[Supplied material — start]

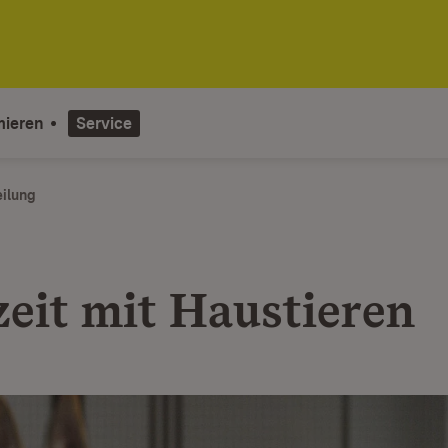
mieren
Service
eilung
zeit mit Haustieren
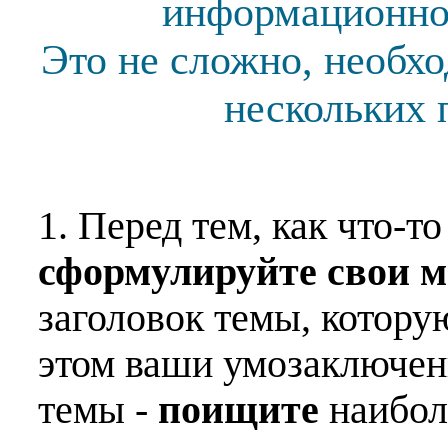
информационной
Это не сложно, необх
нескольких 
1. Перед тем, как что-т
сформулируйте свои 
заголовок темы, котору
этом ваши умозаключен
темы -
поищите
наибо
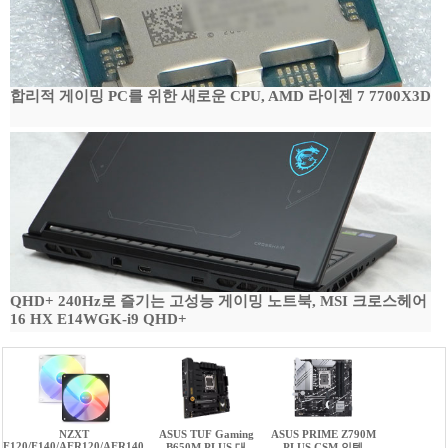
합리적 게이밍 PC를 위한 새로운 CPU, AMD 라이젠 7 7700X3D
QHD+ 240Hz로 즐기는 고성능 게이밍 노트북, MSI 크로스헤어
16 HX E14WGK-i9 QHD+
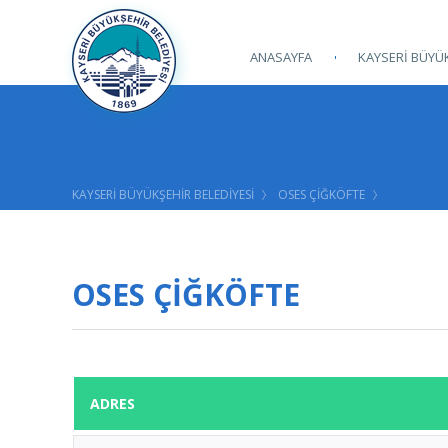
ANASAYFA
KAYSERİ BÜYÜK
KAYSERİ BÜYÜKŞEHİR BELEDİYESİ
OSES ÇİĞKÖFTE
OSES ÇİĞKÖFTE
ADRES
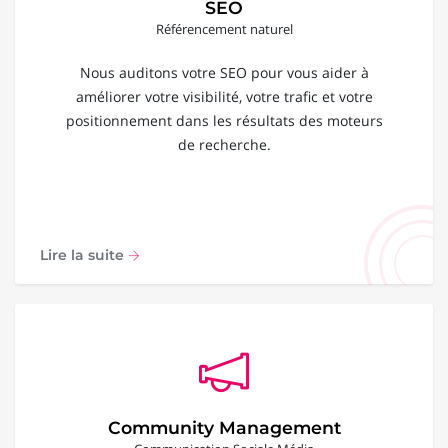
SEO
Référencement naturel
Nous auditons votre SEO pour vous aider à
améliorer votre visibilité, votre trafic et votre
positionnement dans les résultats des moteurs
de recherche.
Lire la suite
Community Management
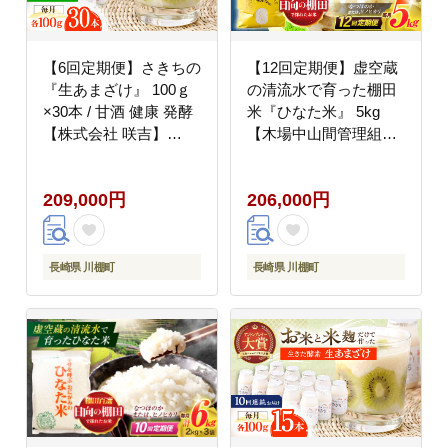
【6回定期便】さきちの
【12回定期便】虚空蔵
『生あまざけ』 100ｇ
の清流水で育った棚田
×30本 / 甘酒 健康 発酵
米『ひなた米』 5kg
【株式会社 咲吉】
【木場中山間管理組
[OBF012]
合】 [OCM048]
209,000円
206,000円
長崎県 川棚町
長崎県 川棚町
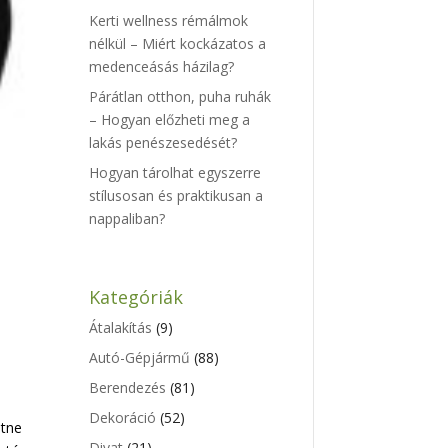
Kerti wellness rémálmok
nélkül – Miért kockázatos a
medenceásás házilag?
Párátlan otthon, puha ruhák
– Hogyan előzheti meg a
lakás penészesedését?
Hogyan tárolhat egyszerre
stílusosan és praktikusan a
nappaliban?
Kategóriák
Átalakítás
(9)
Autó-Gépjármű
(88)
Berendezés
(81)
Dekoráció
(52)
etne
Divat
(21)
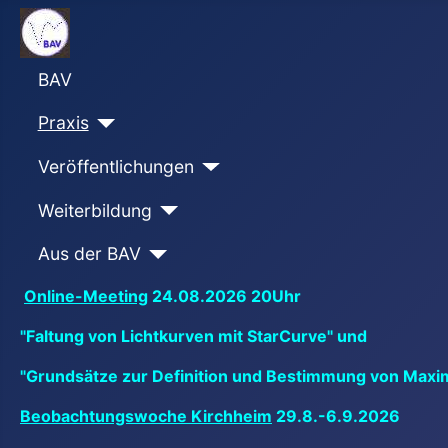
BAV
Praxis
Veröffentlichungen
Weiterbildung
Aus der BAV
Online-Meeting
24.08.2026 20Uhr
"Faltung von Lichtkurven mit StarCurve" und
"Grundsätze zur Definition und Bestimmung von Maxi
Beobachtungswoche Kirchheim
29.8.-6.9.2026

[Supplied material — finish]

Exercise brief: Word-for-word transcript, pictures excluded: copy all the material above.

Finished exercise:
mieren
Service
eilung
zeit mit Haustieren
информационной
Это не сложно, необх
нескольких 
1. Перед тем, как что-т
сформулируйте свои 
заголовок темы, котору
этом ваши умозаключен
темы -
поищите
наибо
합리적 게이밍 PC를 위한 새로운 CPU, AMD 라이젠 7 7700X3D
QHD+ 240Hz로 즐기는 고성능 게이밍 노트북, MSI 크로스헤어
16 HX E14WGK-i9 QHD+
ANASAYFA
KAYSERİ BÜYÜK
KAYSERİ BÜYÜKŞEHİR BELEDİYESİ
OSES ÇİĞKÖFTE
OSES ÇİĞKÖFTE
ADRES
SEO
Référencement naturel
Nous auditons votre SEO pour vous aider à
améliorer votre visibilité, votre trafic et votre
positionnement dans les résultats des moteurs
de recherche.
Lire la suite
Community Management
【6回定期便】さきちの
【12回定期便】虚空蔵
『生あまざけ』 100ｇ
の清流水で育った棚田
×30本 / 甘酒 健康 発酵
米『ひなた米』 5kg
【株式会社 咲吉】
【木場中山間管理組
[OBF012]
合】 [OCM048]
209,000円
206,000円
長崎県 川棚町
長崎県 川棚町
Kerti wellness rémálmok
nélkül – Miért kockázatos a
medenceásás házilag?
Párátlan otthon, puha ruhák
– Hogyan előzheti meg a
lakás penészesedését?
Hogyan tárolhat egyszerre
stílusosan és praktikusan a
nappaliban?
Kategóriák
Átalakítás
(9)
Autó-Gépjármű
(88)
Berendezés
(81)
Dekoráció
(52)
etne
Divat
(21)
BAV
Praxis
Veröffentlichungen
Weiterbildung
Aus der BAV
Online-Meeting
24.08.2026 20Uhr
"Faltung von Lichtkurven mit StarCurve" und
"Grundsätze zur Definition und Bestimmung von Maxi
Beobachtungswoche Kirchheim
29.8.-6.9.2026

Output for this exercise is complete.